Gene, you are saying, in essence, that it’s a CEO’s responsibility (to his shareholders, I imagine) to be willfully ignorant of matters he is being questioned on by the U.S. Congress. Perhaps true, and all the more tragic, if so.

Gene Detroyer
BrainTrust

He should have know the question was coming. He should have been prepared to give a BRIEF overview. If Congress wanted to know details, then bring in the guy who is running the vetting program.

I will go one step further. If he knows the details of how it is done, he is not doing his job as CEO, he is getting too involved in the everyday business of a company that has 800,000 people and a value of $1 trillion.

Lisa Goller
BrainTrust

Ending the sale of counterfeit goods is vital to Amazon’s future success. Companies that earn our trust earn our business. Fraudulent players put Amazon’s consumer loyalty at stake. Amazon’s recent launch of a Counterfeit Crimes Unit shows it is willing to take action against shady suppliers to restore consumer confidence.
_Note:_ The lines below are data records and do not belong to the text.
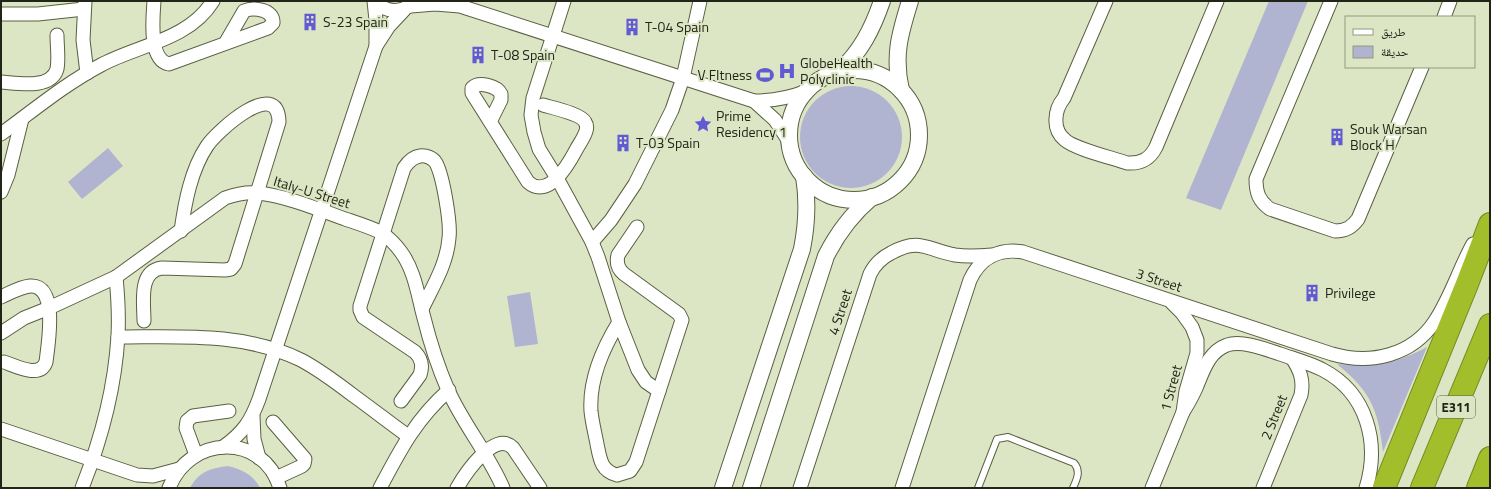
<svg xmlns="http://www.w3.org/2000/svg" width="1491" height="489" viewBox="0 0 1491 489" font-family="'Titillium Web','Noto Naskh Arabic',sans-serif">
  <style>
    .green { fill: #b1b4d0 }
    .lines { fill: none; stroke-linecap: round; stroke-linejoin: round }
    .service-casing { stroke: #586042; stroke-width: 8 }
    .minor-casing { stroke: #586042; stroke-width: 15 }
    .tertiary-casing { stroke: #586042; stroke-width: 18 }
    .motorway-casing { stroke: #768824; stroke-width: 24 }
    .service { stroke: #fff; stroke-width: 6 }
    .minor { stroke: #fff; stroke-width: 13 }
    .tertiary { stroke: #fff; stroke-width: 16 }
    .motorway { stroke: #a3be2b; stroke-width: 22 }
    .labels { text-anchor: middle; stroke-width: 4; stroke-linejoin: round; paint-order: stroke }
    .shield { fill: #dde6c4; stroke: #595f4c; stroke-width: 1 }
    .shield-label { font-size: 13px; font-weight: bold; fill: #212518 }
    .poi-label { font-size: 14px; fill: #212518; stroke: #dde6c4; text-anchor: start }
    .street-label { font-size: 14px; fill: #212518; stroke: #dde6c4 }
  </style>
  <rect width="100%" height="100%" fill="#dde6c4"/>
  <g class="green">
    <path d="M1269,1H1308L1221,210L1186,198Z"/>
    <circle cx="851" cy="137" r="51"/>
    <path d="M108,148L123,166L82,199L68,182Z"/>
    <path d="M530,292L538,344L515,347L507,296Z"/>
    <path d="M1427,347L1383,452C1378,409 1371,392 1337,364C1375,367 1393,365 1427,347Z"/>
    <path d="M228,466C241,469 254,475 260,488H190C198,472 211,468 228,466Z"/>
  </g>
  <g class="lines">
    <g class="service-casing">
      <path id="service" d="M978,488L997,439L1008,437L1074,463C1081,471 1077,479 1073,488"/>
    </g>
    <g class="minor-casing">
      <g id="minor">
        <path d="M85,1L83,40L87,73"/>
        <path d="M154,1C153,17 148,60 169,64L268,28L273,23C274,9 253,7 244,11L226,42"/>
        <path d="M375,1C387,14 403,13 416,1"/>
        <path d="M564,1L533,98L531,115L534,132L539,149L557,178L592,242L598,257L619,322L638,370L646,382L659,391"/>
        <path d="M1106,1L1064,98C1054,110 1052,130 1065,140C1075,149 1113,158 1127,163C1141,164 1150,159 1156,147L1217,1"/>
        <path d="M1331,1L1256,179C1256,193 1259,201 1270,209L1335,231C1346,231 1352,227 1358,219L1422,67"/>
        <path d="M411,6L435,4L460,6L754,101C773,101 789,98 807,91"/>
        <path d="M1,14H38L84,9"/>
        <path d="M1444,17L1450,1"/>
        <path d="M376,46L389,26L404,10"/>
        <path d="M1,82C17,83 51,90 57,69C59,59 57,46 57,35"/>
        <path d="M754,101L775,120L790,143"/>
        <path d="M490,122L501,100V94C497,86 479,81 472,88V93L528,182C548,200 568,165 576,150C579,144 584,138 586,131C587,128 587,125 585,122C581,114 553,108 543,105"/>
        <path d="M1,134C34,110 65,84 101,65C138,45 189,40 213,1"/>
        <path d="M1,192L8,175L22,119"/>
        <path d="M592,242L611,220L635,184L672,110L683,78L700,1"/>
        <path d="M1,297C10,293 20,287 30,286C59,284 48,345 46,362C40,379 16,366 4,362"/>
        <path d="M144,321C144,303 138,271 162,268L225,270L231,269L235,264L279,122C278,76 217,131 207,146C191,170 185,202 181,231"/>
        <path d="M619,322C603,348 589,380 591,411C592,422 595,433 597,444C600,459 601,471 617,475L630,471L636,462L682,320L679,314L624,274C618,269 616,263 618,255L637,227"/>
        <path d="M1,333L24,318L49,308L116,277L225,198C236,194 246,192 258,193C283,195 320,210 345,219C357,223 370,227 382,233C389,238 396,245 401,252C415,271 418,296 424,318C430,342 438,367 448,390C463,424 488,453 503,488"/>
        <path d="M118,337C179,337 244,332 301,360C320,370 337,383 354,396C372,409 390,423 408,436"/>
        <path d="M401,401L420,375C423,366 422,359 415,352L363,317L360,310V306L404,168C408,162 413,157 420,156C426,155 433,158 436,163C443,176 451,223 449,238C447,264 433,286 422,309"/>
        <path d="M1183,412C1188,404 1192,397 1196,388C1203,372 1208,352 1227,345C1242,340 1265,349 1280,354C1294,359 1310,363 1323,370C1367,393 1380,443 1366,488"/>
        <path d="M253,416L254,439L259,458"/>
        <path d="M273,422L305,459L304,464L302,466L276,478"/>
        <path d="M1,429L137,475L153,476L179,469"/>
        <path d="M223,447C243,433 251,421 259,399L376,46V20L374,1"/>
        <path d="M196,455L186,428L187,421L193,416L229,411"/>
        <path d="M82,488C101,440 115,387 118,336C119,316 118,297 116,277"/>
        <path d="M169,488C189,435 263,432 280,488"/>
        <path d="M380,488C400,450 416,419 449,390"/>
        <path d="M457,488C465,474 495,429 513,448L540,488"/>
        <path d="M800,488L870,274C875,264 881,258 891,253C920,237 927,250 955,255C968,257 980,256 992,255"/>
        <path d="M902,488L970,280C980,258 999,248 1023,252L1332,354C1370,365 1412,356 1435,321C1451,297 1459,269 1473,244"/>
        <path d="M1152,488L1183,412L1186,391L1197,353V340L1192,327L1182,313L1172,303"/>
        <path d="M1263,488L1301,395C1304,380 1300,370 1292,358"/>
      </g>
    </g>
    <g class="tertiary-casing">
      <g id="tertiary">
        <circle cx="854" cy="135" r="65"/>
        <path d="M839,72C861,51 872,30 882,1"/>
        <path d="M901,90C893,56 900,33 910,1"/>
        <path d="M723,488L802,249C807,224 808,201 804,176"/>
        <path d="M751,488L826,256C838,232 852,214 872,197"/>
      </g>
    </g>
    <g class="motorway-casing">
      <g id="motorway">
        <path d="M1384,488L1467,284L1490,224"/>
        <path d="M1422,488L1490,325"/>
        <path d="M1478,488L1490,458"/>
      </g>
    </g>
    <use href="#service" class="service"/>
    <use href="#minor" class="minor"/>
    <use href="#tertiary" class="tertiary"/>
    <use href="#motorway" class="motorway"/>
  </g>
  <defs>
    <g id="building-bare" transform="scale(1.38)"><path d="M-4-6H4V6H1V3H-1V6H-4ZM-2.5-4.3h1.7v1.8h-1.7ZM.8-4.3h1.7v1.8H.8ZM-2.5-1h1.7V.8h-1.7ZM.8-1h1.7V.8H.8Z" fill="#615ad3" stroke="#dde6c4" stroke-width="2.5" paint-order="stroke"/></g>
    <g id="hospital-bare" transform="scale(1.38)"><path d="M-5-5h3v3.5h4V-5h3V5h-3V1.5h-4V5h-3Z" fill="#615ad3" stroke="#dde6c4" stroke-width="2.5" paint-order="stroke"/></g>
    <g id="stadium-bare" transform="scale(1.38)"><path d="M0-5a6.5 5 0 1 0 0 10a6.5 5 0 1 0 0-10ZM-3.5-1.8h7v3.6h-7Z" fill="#615ad3" stroke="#dde6c4" stroke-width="2.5" paint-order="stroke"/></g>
    <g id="sight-bare" transform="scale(1.38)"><path d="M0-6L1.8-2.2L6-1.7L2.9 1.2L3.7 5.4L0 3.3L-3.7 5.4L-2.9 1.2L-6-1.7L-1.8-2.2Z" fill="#615ad3" stroke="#dde6c4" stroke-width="2.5" paint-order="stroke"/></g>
  </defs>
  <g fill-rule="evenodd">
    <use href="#building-bare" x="310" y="22"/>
    <use href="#building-bare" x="632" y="27"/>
    <use href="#building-bare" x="478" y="55"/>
    <use href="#hospital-bare" x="787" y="71"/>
    <use href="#stadium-bare" x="765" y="75"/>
    <use href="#sight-bare" x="703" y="124"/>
    <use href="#building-bare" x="1337" y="137"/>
    <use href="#building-bare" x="623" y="143"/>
    <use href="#building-bare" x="1312" y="293"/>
  </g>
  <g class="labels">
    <rect class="shield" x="1437" y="396" width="38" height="22" rx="3"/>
    <g class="shield-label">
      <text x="1456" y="412">E311</text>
    </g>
    <g class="poi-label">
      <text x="323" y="27">S-23 Spain</text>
      <text x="645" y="32">T-04 Spain</text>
      <text x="491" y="60">T-08 Spain</text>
      <text x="800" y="68">GlobeHealth<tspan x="800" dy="16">Polyclinic</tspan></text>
      <text x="752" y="80" text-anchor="end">V FItness</text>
      <text x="716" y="121">Prime<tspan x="716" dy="16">Residency 1</tspan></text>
      <text x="1350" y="134">Souk Warsan<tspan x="1350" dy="16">Block H</tspan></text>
      <text x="636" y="148">T-03 Spain</text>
      <text x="1325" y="298">Privilege</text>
    </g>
    <g class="street-label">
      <text transform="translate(312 192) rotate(17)" y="5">Italy-U Street</text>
      <text transform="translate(1159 280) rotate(18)" y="5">3 Street</text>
      <text transform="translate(840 312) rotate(-72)" y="5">4 Street</text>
      <text transform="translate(1171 388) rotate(-75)" y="5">1 Street</text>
      <text transform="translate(1274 417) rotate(-68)" y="5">2 Street</text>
    </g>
  </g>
  <rect width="1491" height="489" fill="none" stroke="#212518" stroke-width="4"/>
  <rect x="1345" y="16" width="130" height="52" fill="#dde6c4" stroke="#92997f"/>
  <rect x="1353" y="29" width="20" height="6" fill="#ffffff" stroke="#92997f"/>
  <text x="1381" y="36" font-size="12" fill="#212518">طريق</text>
  <rect x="1353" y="46" width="20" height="12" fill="#b1b4d0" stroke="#92997f"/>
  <text x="1381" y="56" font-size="12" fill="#212518">حديقة</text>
</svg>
As for private label, it depends whether Amazon accessed more detailed, proprietary data than most retailers receive. Whether that is the case is currently unclear. Private label has always been built on the notion that “imitation is the sincerest form of flattery.” Retailers see what’s selling then replicate popular products to get in on the action.

Jeff Sward
BrainTrust

Disappointing and disingenuous. He had to know going in that he would be expected to answer that question. It was a moment to either build trust or skepticism. So skepticism it is.

Gene Detroyer
BrainTrust

Say I am the head of product development for my large supermarket chain. A new vendor comes in and sells us a new type of cookie, “New Cookie.” It is hugely successful and I notice its success as I check the weekly item sales. “New Cookie” is flying off the shelves.

I tell my team, give me a new private label item just like “New Cookie.”

Is that different from what Amazon does?